___ Data ___

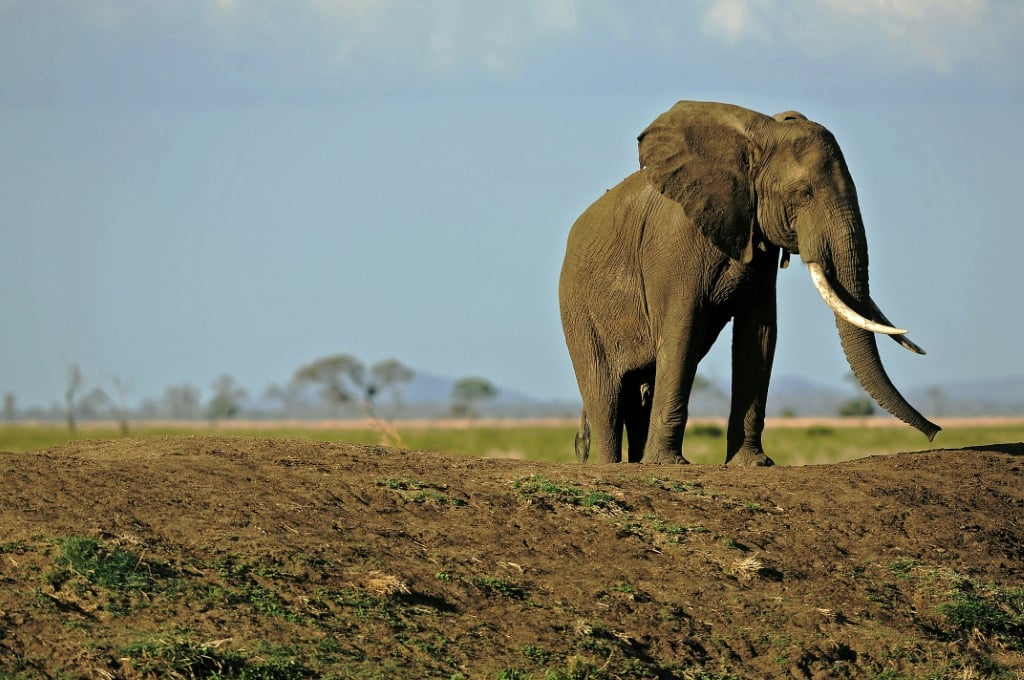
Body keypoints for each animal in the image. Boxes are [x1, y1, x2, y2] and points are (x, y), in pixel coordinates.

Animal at [558, 100, 940, 466]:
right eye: (804, 194)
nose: (935, 431)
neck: (757, 137)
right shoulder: (674, 245)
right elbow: (682, 333)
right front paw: (668, 464)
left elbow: (759, 333)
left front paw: (754, 464)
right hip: (577, 308)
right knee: (605, 392)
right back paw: (613, 464)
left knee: (640, 389)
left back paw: (637, 462)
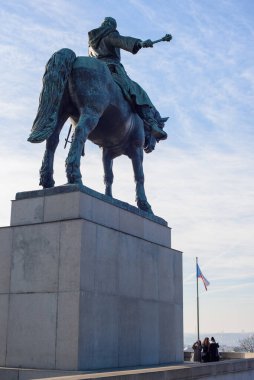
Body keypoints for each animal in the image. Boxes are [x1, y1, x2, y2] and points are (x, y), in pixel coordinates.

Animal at [28, 48, 167, 214]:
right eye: (159, 127)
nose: (151, 146)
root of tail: (76, 59)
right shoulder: (136, 149)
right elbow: (139, 176)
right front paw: (144, 204)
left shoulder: (107, 153)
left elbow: (108, 176)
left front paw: (109, 197)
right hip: (91, 112)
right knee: (80, 133)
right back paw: (74, 175)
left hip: (62, 110)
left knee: (53, 139)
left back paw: (47, 179)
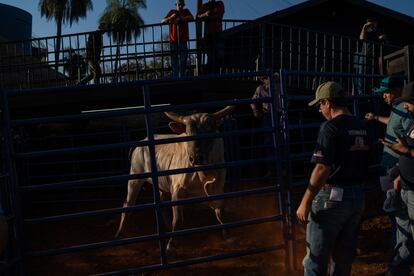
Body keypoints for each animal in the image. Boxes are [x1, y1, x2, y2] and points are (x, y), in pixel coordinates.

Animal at [115, 106, 234, 252]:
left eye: (209, 130)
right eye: (187, 133)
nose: (195, 158)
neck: (204, 173)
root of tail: (141, 143)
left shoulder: (218, 189)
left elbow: (220, 214)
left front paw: (228, 236)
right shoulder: (177, 192)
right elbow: (177, 220)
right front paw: (170, 245)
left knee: (160, 203)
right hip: (134, 180)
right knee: (127, 206)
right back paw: (119, 235)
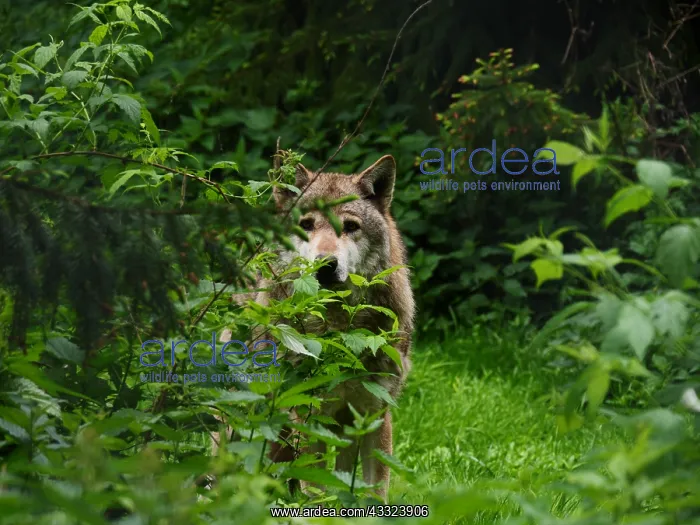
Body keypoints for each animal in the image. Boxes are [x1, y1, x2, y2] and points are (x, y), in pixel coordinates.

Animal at [212, 155, 414, 500]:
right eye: (306, 225)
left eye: (350, 227)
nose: (325, 265)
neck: (338, 327)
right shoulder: (307, 414)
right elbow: (314, 489)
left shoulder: (375, 414)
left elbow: (375, 491)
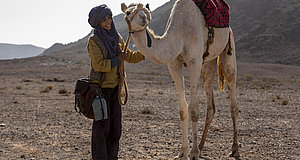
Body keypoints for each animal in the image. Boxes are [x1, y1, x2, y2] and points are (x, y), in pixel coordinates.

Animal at [121, 0, 239, 159]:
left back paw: (234, 148)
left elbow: (194, 110)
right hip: (208, 62)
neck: (180, 34)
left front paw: (193, 153)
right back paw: (201, 145)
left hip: (228, 46)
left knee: (232, 99)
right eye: (128, 12)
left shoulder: (195, 61)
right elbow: (183, 110)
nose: (143, 18)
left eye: (146, 10)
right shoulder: (174, 64)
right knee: (210, 103)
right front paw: (183, 151)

___

*Work request:* Word for word, write out the lines above running from the one with "right back paw: (613, 464)" up to and including the one with "right back paw: (119, 235)". Drop any picture.

*Response to this exercise:*
right back paw: (613, 464)
left knee: (640, 389)
left back paw: (637, 462)
Body keypoints for each animal in the image. Boxes are [x1, y1, x2, y2] and points are (x, y), in pixel coordinates.

Animal at [28, 48, 167, 214]:
right eye: (159, 127)
nose: (151, 146)
root of tail: (76, 59)
right shoulder: (136, 149)
right elbow: (139, 176)
right front paw: (144, 204)
left shoulder: (107, 153)
left elbow: (108, 176)
left front paw: (109, 197)
right hip: (91, 112)
right knee: (80, 133)
right back paw: (74, 175)
left hip: (62, 110)
left knee: (53, 139)
left back paw: (47, 179)
Body keypoints for each animal in the image. Boxes are [x1, y1, x2, y2] and points are (x, y), in pixel coordinates.

Animal at [115, 106, 234, 252]:
left eye: (209, 130)
right eye: (187, 133)
nose: (195, 158)
neck: (204, 173)
root of tail: (141, 143)
left shoulder: (218, 189)
left elbow: (220, 214)
left front paw: (228, 236)
right shoulder: (177, 192)
right elbow: (177, 220)
right front paw: (170, 245)
left knee: (160, 203)
right hip: (134, 180)
right knee: (127, 206)
right back paw: (119, 235)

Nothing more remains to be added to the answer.